Petrie did not return a call Wednesday morning seeking comment on his bill.
Speaking to the House committee late Tuesday, Petrie said his proposed changes are reasonable.
“I still think as a policy matter, this is a good direction to go,” Petrie told his colleagues. “Is the sky falling? No. Are these things always ‘The sky is falling’ when you talk about open records? It seems to be. Again, I don’t fault anybody for it, I’m glad people are pushing to keep things as open as possible.”
After the hearing, Petrie said state law already is meant to recognize the LRC as the final arbiter of legislative records decisions unless the legislative branch takes more than 30 days to respond, at which point the requester can appeal to circuit court. However, that law has been misinterpreted by a judge overseeing the Herald-Leader’s lawsuit who assumed the LRC couldn’t have meant for itself to be the final step in the appeals process, he said.
“What this would seek to do is say ‘No, we meant exactly what we said,’” Petrie said.

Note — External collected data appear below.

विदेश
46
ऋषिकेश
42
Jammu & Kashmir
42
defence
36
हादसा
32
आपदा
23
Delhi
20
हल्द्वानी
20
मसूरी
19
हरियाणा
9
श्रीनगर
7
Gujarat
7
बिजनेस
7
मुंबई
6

As for public records from non-Kentuckians, Petrie said, “you can end up with agencies being burdened down in almost an harassing-type nature of requests coming in from out-of-state.”
“And quite honestly, I’m not worried about out-of-state people,” he said. “I’m worried about in-state people and in-state interests looking at what’s going on. What’s the purpose of the open records? Is it to be open and transparent to the rest of the world or is it to be open to the people and residents of Kentucky? I think it’s the latter and not the former.”

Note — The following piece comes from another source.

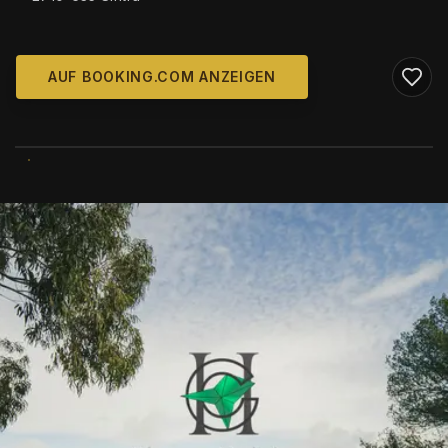
AUF BOOKING.COM ANZEIGEN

The state Economic Development Cabinet said it requested the original version of Petrie’s bill in order to preserve its competitive advantage while it used financial incentives to lure companies to Kentucky or encouraged existing companies to expand here.
It’s a mistake to let the legislature decide what records about the General Assembly the public can and cannot see, Bensenhaver said. The news media and others have relied on open records requests to learn about controversies, including sexual harassment scandals at the Capitol that toppled House Speaker Jeff Hoover, R-Jamestown.

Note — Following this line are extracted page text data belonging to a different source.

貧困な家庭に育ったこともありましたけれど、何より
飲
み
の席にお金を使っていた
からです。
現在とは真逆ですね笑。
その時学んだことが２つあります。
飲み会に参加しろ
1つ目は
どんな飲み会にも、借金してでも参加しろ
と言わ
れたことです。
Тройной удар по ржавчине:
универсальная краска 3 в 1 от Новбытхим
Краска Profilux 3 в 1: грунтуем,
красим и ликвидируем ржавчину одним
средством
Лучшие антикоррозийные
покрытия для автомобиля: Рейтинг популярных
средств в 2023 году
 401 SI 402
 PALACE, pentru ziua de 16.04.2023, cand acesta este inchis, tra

It also would be “terrible policy,” she said, to limit access to the open records law to Kentuckians.
“I find that really shocking,” Bensenhaver said. “So someone driving through the state of Kentucky who has a car wreck, who writes to get a copy of their accident report, now they’re ineligible to use the open records law? So the Boston Globe’s STAT can’t use the open records law to get the discovery materials from the state’s Purdue Pharma OxyContin lawsuit? What good does this do?”
STAT, a Boston-based health news outlet, successfully has used Kentucky’s open records law for several years to pursue information about the state’s $24 million settlement with Purdue Pharma over the company’s alleged “improper marketing” of the prescription painkiller OxyContin. The Kentucky Supreme Court is considering whether to accept Purdue Pharma’s latest appeal of the case.
“With government transparency laws, it shouldn’t matter who is asking or why they’re asking,” she said. “That’s not relevant. All that matters is whether the document in question is a public document. If it is, then it needs to be released.”